One month in Blink

On October 1, I began working in Opera’s new Web Technology team, tasked with improving the Web platform by contributing to the Chromium and Blink projects. Most of my effort has been on the Blink side, and it has been a very pleasant experience so far. Since I’ve worked so much with <video> before, I jumped right into that area and looked for things to work on. Chromium/Blink is a big code base which will take time to get intimately familiar with, but I was still able to make small improvements in a few areas.

Event handler attributes

My colleague Henrik reported that onplay and friends were missing on HTMLMediaElement, and I thought it surely would be easy to fix. However, I am easily distracted, so instead of just adding them I decided to implement GlobalEventHandlers and WindowEventHandlers, which ended up taking me 11 commits and even requiring IDL code generator (Perl!) changes. Now onplay is supported, but you probably don’t want to use it – use addEventListener('play', func) if uncertain!

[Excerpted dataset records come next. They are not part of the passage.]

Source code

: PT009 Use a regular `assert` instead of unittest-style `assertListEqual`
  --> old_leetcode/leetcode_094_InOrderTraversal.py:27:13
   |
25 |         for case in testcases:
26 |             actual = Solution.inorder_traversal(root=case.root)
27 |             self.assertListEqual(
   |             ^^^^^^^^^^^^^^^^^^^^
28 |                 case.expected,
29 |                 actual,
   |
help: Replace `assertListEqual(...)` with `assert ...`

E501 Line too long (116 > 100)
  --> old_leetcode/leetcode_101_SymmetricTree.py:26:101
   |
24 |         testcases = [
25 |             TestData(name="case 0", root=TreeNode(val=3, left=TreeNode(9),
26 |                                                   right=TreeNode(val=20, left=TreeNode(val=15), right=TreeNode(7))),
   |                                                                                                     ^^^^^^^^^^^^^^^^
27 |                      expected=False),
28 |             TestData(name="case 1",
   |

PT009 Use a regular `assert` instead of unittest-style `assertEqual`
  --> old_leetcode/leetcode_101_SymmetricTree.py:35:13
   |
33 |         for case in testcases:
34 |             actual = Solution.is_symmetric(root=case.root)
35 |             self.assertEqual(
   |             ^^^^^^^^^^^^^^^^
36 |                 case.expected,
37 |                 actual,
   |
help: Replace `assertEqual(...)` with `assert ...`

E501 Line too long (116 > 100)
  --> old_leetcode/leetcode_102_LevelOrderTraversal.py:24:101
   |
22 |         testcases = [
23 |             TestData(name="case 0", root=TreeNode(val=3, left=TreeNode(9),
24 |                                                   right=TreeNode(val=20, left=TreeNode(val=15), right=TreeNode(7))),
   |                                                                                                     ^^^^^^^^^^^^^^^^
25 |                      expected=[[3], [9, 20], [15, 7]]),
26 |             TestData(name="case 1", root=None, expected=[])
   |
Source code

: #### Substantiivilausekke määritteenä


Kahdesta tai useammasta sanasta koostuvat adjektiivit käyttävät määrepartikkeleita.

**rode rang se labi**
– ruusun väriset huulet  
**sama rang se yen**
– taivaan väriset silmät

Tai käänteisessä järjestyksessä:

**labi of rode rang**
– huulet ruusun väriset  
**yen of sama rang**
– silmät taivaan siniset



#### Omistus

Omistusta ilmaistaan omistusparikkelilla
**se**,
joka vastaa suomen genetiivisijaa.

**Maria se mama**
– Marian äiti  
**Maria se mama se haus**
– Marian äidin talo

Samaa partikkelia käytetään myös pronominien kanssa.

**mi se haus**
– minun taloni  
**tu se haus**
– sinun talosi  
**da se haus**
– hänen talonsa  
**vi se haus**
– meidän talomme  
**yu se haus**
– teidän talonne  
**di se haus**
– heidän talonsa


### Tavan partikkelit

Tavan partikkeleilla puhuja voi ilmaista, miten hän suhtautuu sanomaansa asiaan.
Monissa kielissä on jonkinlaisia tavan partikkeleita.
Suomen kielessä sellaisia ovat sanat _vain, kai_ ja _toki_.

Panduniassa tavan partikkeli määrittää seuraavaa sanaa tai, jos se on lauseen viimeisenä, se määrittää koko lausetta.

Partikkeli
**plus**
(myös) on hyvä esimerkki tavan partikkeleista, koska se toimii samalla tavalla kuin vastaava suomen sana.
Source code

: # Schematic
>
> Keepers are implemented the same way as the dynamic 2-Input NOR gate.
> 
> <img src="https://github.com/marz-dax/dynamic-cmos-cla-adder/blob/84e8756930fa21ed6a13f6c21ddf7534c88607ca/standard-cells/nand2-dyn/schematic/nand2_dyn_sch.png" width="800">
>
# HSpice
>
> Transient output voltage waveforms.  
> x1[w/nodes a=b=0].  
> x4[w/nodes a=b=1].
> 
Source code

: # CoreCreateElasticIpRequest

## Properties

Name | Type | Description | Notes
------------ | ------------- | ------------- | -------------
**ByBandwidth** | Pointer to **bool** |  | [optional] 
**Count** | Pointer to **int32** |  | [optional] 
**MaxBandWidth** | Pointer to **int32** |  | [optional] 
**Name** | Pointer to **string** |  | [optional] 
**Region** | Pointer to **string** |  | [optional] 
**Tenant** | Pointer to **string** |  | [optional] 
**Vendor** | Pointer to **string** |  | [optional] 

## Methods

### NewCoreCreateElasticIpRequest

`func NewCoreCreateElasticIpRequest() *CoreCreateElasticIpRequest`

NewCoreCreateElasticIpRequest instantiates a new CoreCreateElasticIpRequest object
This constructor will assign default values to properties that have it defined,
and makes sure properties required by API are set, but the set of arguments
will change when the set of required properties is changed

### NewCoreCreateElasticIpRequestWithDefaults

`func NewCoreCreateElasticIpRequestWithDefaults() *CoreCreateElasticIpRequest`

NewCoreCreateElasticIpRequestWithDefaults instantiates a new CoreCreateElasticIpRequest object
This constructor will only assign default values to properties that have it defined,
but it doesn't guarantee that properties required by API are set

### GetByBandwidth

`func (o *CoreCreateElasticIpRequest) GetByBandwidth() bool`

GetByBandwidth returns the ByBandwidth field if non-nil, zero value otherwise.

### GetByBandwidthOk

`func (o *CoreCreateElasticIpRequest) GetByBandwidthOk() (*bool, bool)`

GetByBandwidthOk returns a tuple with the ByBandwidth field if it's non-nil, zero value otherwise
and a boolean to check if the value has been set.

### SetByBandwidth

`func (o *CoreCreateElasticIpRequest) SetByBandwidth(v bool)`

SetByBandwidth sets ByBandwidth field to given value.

While in the neighborhood, I also made the onerror attribute on <body> and <frameset> work per spec. I was a bit surprised to find this broken, presumably it isn’t that important for site compat...

Removing features

Although I’m quite happy with Blink code, I was surprised to find how much non-standard stuff there is, including prefixed APIs, undocumented quirks and things that have been removed from the spec. Fortunately, the Blink project is supportive of removing these things, with care, and I’ve now picked most of the low-hanging fruit on HTMLMediaElement, getting rid of a weird npr.org quirk, webkitPreservesPitch, webkitHasClosedCaptions, webkitClosedCaptionsVisible, startTime and initialTime.

Counting features

When there’s a risk that removing a feature is going to break the Web, the first step is to figure out by how much. UseCounter counts (opt-in) which features are used on each page view, so I went ahead and added/improved counters for various things that would be nice to eventually remove: a bunch of prefixed HTMLMediaElement APIs, the TextTrackCue constructor, the beforeload event and the two (!) prefixed fullscreen APIs. There’s also the media attribute on <source>, which is still in the spec, but getting usage data will help us decide whether to remove it.

Fixing bugs

It’s a beautiful thing when you can fix a bug just by removing code, and I did so this month by removing the width and height properties from the <video> intrinsic size logic. After my fix intrinsic size is still not per spec, but at least it’s less wrong.

In my only non-trivial Chromium contribution, I made CookieMonster wait for disk flush when deleting cookies, so that cookies are really gone when the UI says they are. This involved fixing a flaky test, which was fun.

Loading text tracks

I began looking into <track> and WebVTT and soon stumbled upon a FIXME in TextTrackLoader, which is what feeds data to the WebVTT parser. Unable to resist the bait, I refactored TextTrackLoader to use RawResource and removed TextTrackResource. Finally, I fixed some other minor issues and fiddled a bit with the TextTrack IDL.

One year ago

Also this month, one year has passed since my final commit in Core (Presto), which was on October 12, 2012. I was a little bit sad when I noticed this anniversary, but at the same I’m really happy about working on Chromium and Blink. Hopefully the next month will be even better!

The Web Technology team (source)

One thought on “One month in Blink

  1. 😀 You make your job sound so interesting.